While volunteering for the Housing Rights Committee of San Francisco, Brooks said he knocked on the door of a building manager, who handed him a postcard that said he must leave after visiting the resident who invited them in under the civil code, and that he could not go door-to-door. The manager then followed him around, making it difficult to engage with other tenants, he said.

“They were really stomping on our rights of free speech and assembly,” Brooks said. “It’s like a David versus Goliath type of battle here. Goliath is hammering down on David and we need the government to step in.”

Preventing door-knocking for all tenants is a matter of privacy and the solution to differing interpretations is for organizers “to abide by the law,” said Veritas spokesperson Juliana Bunim said.

“In some circumstances, activists have been monitored because they’re not abiding by the civil code’s provisions,” Bunim said. “When a person is invited in by a single person, they are the guest of that person. When that individual then goes door-to-door they’ve progressed from being guests to trespassers.”

Tenants Together, sponsor of SB 1404 and SB 529, feels there’s a strong need to prevent retaliation against tenants utilizing organizing rights. Assemblymember David Chiu, who represents San Francisco, championed Assembly Bill 1482 to institute just-cause evictions and instill rent caps, but executive director Lupe Arreola said enforcement was needed.

“There isn’t any clear enforcement mechanism at the state or local level that will help tenants enforce these rights,” Arreola said. SB 1404 “basically forces the owner to continue to engage with the tenants to help resolve the issues, otherwise tenants can withhold rent for 30 days.”

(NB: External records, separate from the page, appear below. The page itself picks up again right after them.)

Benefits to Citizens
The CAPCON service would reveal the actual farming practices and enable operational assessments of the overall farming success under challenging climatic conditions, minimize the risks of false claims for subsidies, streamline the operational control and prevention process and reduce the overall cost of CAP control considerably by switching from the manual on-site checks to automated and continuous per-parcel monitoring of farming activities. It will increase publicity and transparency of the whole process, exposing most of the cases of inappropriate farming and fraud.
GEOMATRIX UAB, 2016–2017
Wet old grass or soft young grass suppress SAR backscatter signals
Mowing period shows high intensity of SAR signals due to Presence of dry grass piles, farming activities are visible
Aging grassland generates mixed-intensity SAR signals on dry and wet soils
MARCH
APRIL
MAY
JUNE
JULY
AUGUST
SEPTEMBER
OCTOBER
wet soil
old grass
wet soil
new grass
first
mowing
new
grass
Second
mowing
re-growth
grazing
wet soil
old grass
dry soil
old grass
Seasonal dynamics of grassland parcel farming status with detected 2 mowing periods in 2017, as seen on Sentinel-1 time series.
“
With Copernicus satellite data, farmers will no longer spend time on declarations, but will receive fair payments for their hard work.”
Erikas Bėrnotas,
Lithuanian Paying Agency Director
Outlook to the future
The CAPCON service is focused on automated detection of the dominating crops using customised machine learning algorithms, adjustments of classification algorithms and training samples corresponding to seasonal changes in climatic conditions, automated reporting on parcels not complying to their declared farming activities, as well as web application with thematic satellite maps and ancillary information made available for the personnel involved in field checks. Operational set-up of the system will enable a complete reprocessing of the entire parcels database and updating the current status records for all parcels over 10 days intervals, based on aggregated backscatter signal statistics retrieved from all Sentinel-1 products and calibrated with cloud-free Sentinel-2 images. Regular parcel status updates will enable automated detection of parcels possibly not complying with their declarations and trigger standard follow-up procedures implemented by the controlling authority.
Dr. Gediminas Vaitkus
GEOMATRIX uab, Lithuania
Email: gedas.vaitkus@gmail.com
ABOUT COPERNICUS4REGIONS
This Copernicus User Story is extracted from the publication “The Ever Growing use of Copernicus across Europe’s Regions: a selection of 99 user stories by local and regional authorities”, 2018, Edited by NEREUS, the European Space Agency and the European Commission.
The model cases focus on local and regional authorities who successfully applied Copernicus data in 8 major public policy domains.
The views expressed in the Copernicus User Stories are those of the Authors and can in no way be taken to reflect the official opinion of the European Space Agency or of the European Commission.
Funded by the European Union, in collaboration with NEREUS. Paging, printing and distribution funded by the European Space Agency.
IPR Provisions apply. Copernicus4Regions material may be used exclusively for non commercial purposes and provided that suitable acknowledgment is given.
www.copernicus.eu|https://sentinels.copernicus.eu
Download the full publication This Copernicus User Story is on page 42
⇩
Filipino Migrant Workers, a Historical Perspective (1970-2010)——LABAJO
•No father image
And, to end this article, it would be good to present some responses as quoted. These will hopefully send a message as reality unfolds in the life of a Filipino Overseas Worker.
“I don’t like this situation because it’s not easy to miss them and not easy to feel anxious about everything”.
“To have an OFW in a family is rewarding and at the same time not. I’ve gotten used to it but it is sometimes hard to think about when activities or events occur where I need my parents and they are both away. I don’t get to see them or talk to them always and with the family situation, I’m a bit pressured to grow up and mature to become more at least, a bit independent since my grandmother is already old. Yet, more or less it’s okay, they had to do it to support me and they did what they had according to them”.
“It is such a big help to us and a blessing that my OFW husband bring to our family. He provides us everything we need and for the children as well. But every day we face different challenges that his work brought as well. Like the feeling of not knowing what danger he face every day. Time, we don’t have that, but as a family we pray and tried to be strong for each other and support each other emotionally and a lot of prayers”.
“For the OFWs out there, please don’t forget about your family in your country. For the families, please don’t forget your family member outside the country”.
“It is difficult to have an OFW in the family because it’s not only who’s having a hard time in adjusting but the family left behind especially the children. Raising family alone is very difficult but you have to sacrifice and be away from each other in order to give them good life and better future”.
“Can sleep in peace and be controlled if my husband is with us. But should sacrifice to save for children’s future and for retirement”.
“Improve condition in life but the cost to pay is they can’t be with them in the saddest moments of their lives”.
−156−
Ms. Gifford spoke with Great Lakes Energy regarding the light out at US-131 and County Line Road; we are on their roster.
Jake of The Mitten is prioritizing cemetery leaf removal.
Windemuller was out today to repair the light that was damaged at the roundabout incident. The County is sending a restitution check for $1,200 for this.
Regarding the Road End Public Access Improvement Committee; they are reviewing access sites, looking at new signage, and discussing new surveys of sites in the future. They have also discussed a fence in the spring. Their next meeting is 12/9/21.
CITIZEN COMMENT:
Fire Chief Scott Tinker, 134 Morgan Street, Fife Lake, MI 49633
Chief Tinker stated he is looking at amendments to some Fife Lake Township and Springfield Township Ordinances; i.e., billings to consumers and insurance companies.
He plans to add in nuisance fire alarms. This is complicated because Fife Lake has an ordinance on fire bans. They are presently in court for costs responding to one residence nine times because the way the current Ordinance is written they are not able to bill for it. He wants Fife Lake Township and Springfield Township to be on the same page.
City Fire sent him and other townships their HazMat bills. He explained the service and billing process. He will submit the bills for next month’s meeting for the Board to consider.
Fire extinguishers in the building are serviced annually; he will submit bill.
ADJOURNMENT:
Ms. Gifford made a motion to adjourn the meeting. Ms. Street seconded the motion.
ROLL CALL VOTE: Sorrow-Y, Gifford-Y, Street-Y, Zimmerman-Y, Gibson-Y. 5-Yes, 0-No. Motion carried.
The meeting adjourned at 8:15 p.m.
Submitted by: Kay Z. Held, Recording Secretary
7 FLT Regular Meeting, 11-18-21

SB 1404 would expand enforcement of AB 1482 to local jurisdictions, which would involve the city attorney, district attorney or county counsel. But Durazo’s intention with the right to a rent strike would bring landlords to the negotiating table so it may be worked out before falling to the government.

At the moment, door-knocking has been put on hold while The City hunkers down to prevent coronavirus from spreading. But organizers have had plenty to keep them busy and are working to prevent others from losing their homes during or immediately after the shelter in place order ends April 7, when many people will likely struggle to make rent.

“We’ve shifted to a really deep phone outreach in order to talk to people,” said Brad Hirn, lead community organizer for HRC. “We just wanted to see something much stronger on a statewide level.”

Tenant advocates have called for a blanket moratorium on rent and mortgage payments, and for Veritas to stop collecting rent during the pandemic. Last week, Veritas said it would voluntarily suspend evictions for residents financially impacted by the health crisis.

The California Legislature’s recess through April 13 during the COVID-19 crisis has caused delays with the legislative counsel, which is needed to draft language before it can be introduced. Durazo introduced a similar bill in 2019, Senate Bill 529, but it failed by one vote.

But the timing to protect tenants couldn’t be more critical, Arreola said.

“People being forced out right now in order for a corporate landlord to meet their bottom line, it’s not just morally wrong” Arreola said, “but it’s actually going to exacerbate our current public health crisis. It’s important tenants have the tools to help defend their rights to be in their homes without the risk of being pushed out.”